Sermon by Rev Sydney Maitland for Sunday 31 March 2024.

Holy Women at Christ’s Tomb (c. 1590s) by Annibale Carracci (Source)
• First Reading: Isaiah 25: 6-9 (The Lord’s great feast will destroy the shroud that enfolds all peoples)
• Epistle: 1 Corinthians 15: 1-11 (The gospel message – Christ died for our sins)
• Gospel: John 20: 1-18 (Mary Magdalene finds the tomb empty…)
Our scientists and engineers have probed the very edges of space – with telescopes that may even look into those parts of space that existed before time began.
They have probed the innermost parts of the atom and looked into the smallest particles that physics believes are possible. They have examined the human physique to find the sources of almost every disease known to medicine.
Perhaps the only areas not fully explored are the far side of the moon, the bottoms of the oceans – and the realm of death.
That is still the province of the arts and of religious belief.
And in this, there have been many extravagant explanations of what happens. The ancient Egyptians had a full liturgy of death and their dead pharaohs and high officials had sumptuous arrangements for burial and how to navigate the nether-world.
For us in the west the approach is more matter of fact. To many, when you die then that is it. There is nothing more. No life, no morality, and certainly no hope or expectation.
But supposing this is wrong – and that death is only a gateway to something else and something more? Then how do we avoid the hazards of rejection and secure the blessings of acceptance?
We can devise elaborate moral systems which become rigid and legalistic, self-satisfied and complacent. But then this view implies that beyond death there is One who is answerable to even higher authorities.
The Christian faith tells, first that God is made of none and answerable to none. He alone is almighty, and has created the heavens, the earth and all of life. He has set the principles of life, including not only how lifeforms live but also how they interact – socially and morally.
Since God is made of none and answerable to none, then there is no bargaining either. We accept life and live it according to His principles and there are no alternatives.
But then only God can meet the standards of God. Only God can rescue us from the effects of failing Him. Indeed, only God has done so, and in Jesus has lived among us, a life wholly human but morally and spiritually perfect. A life that could and did face death, having placed Himself in the place of utter and total judgment on behalf of those who could not.
Now the face of death has the person of Jesus in front of it. In His resurrection, Jesus has stripped death of its fear. He has not told us wholly what lies beyond, except to say that there is a realm of total peace and joy in the presence of God.
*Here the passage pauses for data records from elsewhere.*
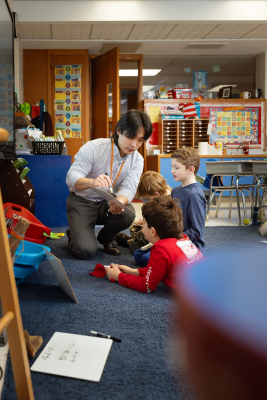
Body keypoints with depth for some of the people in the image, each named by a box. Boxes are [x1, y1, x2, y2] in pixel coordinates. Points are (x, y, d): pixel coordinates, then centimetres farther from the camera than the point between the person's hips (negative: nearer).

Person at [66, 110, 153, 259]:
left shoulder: (138, 160, -10)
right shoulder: (93, 147, -22)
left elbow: (129, 188, -22)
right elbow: (71, 177, -29)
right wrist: (92, 181, -53)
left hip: (108, 203, 4)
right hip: (82, 201, -3)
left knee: (128, 214, -30)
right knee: (86, 251, -22)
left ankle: (105, 237, 5)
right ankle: (74, 235, 17)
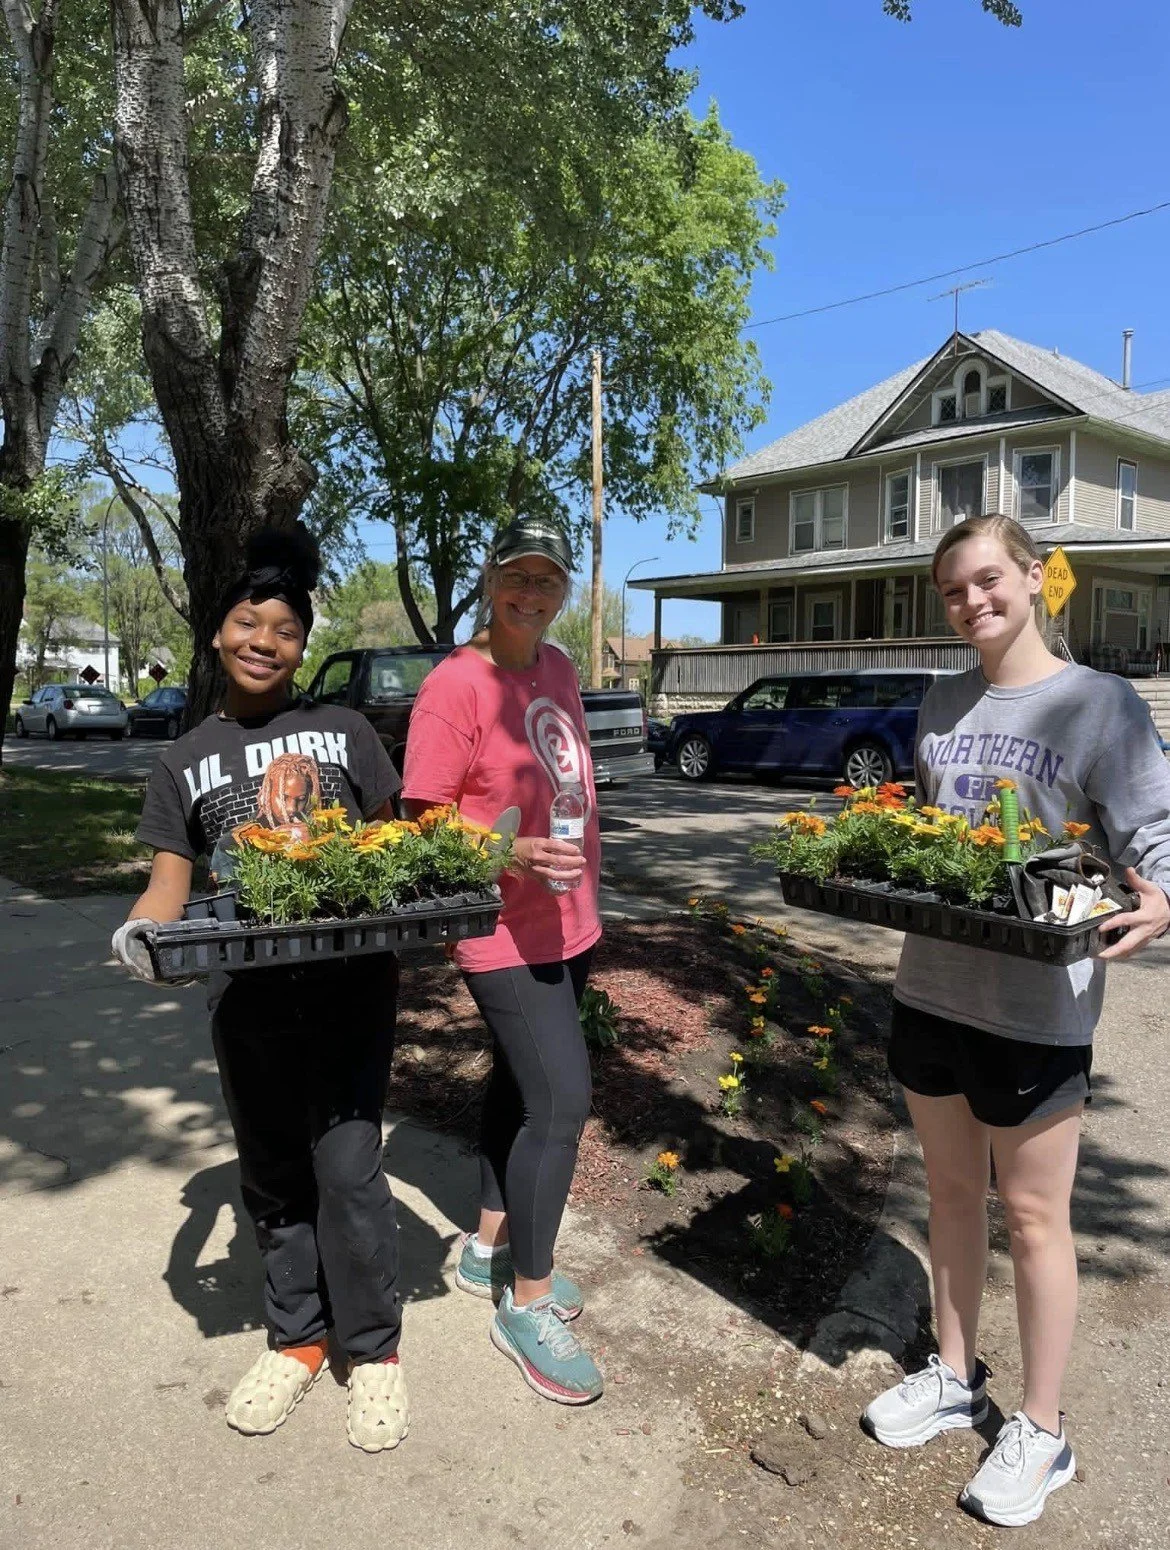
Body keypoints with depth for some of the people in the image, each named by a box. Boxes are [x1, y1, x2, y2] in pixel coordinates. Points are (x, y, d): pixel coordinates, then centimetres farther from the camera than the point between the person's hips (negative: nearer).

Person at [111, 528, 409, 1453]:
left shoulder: (345, 732, 4)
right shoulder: (187, 761, 9)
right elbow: (172, 881, 7)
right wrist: (140, 926, -15)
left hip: (351, 982, -2)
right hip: (247, 993, 3)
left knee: (348, 1167, -3)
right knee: (273, 1172, 14)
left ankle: (374, 1351, 18)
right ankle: (296, 1340, 33)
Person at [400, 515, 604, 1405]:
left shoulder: (558, 668, 7)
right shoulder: (454, 687, -16)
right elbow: (423, 824, -15)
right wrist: (511, 856, -29)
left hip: (568, 923, 8)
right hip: (505, 932, -8)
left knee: (522, 1084, 18)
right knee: (562, 1102, -9)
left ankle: (490, 1247, 37)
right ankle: (526, 1306, 10)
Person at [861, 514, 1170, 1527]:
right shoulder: (943, 705, 9)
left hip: (1038, 1006, -5)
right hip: (932, 988, 6)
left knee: (1033, 1213, 8)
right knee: (952, 1190, 19)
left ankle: (1041, 1431, 28)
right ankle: (956, 1377, 39)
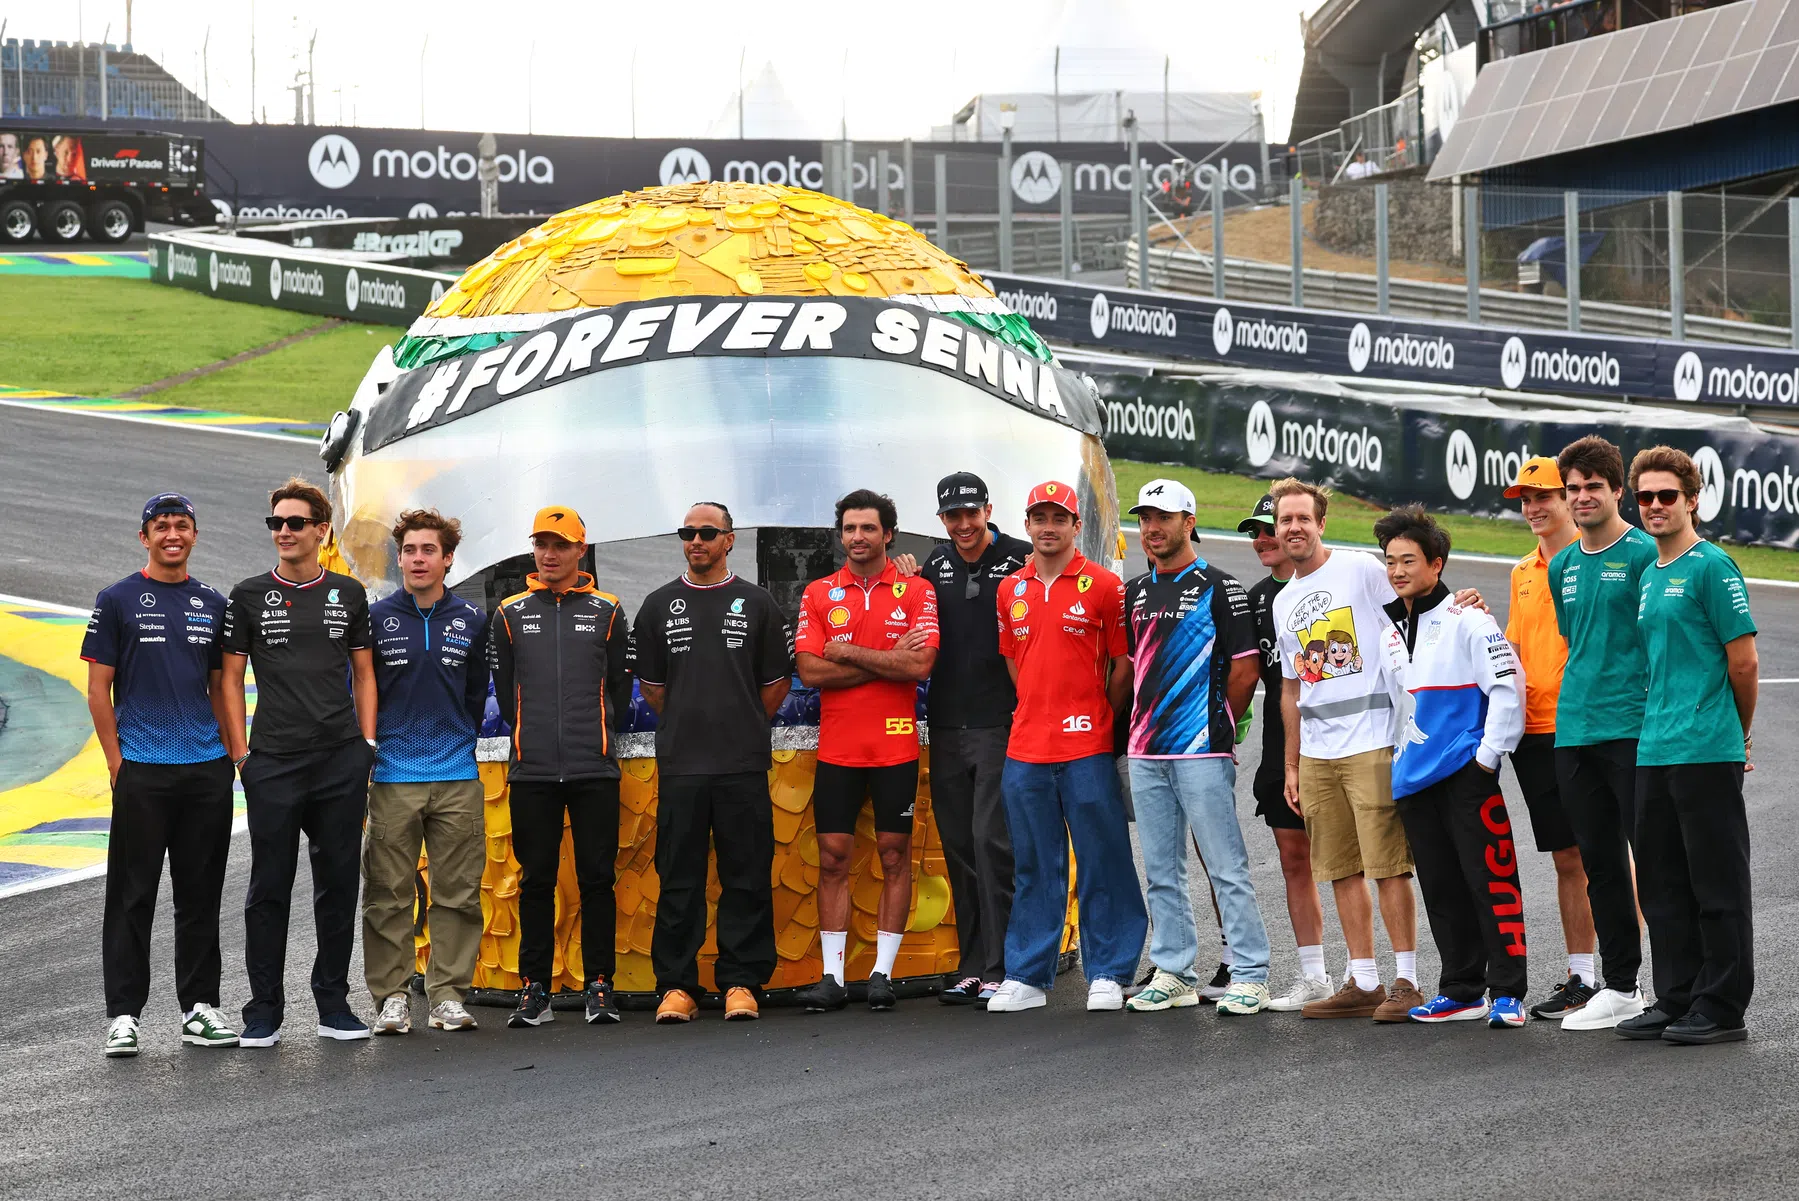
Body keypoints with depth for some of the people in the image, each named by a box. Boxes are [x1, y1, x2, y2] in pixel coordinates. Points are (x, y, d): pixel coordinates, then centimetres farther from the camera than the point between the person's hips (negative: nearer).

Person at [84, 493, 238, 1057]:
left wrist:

A realm that can never be earned but which can always be received. It is a realm whose life starts here and now in this world as we put out trust in Him. And there is none other who has gone before us and yet invites us to follow Him in this life.
The gospels are like four journalists describing the same event. The stories are essentially the same and yet they are presented individually and personally, each with a special kind of stress and accent.
And so John tells his story – how Mary Magdalene, a reformed sinner, was the first to greet the risen Lord. Women were not regarded highly then and yet it was to a woman that Jesus first appeared.
The disciples were at first skeptical, but they investigated anyway. Peter saw nothing except a hole in the rock while John saw and believed personally and intimately that Jesus was back. Risen from the dead, with death itself stripped of its power to terrify or intimidate.
More than that, the powers of rulers who traded in the fear of death were also stripped away. Not only could they no longer terrorize their subjects – but they would also be answerable.
Now the story had changed. The whole dynamic of life had changed as well. We may all look to God for mercy – and receive it in this life as we join ourselves to Jesus Christ and His agenda for life.
Now we are given a door of hope which many powers would close forever. They would certainly resist the story of the man sent from God to tell humanity of the purposes, the mercy and the righteousness of God.
They would not be keen on being told that they also will answer to God for their governance and direction of the affairs of the world.
They may not be that enthusiastic in knowing that their subjects would find their identity and loyalty first in the things of God and before the demands of the state and its political directors.
But Jesus Christ is alive. He has been vindicated from the ignominy and humiliation, never mind the torture of the cross, by One who is greater than all these.
He who had become utter and total sin in the sight of God was now holy, righteous, beloved and mighty in His presence, and He goes before us so that we also may live before Him and in Him.
That is why we gather together, why we worship and find that in the presence of God we also have an identity and a purpose that can never be matched by the wealth, the opulence or even the scientific knowledge of the world. For CHRIST IS RISEN.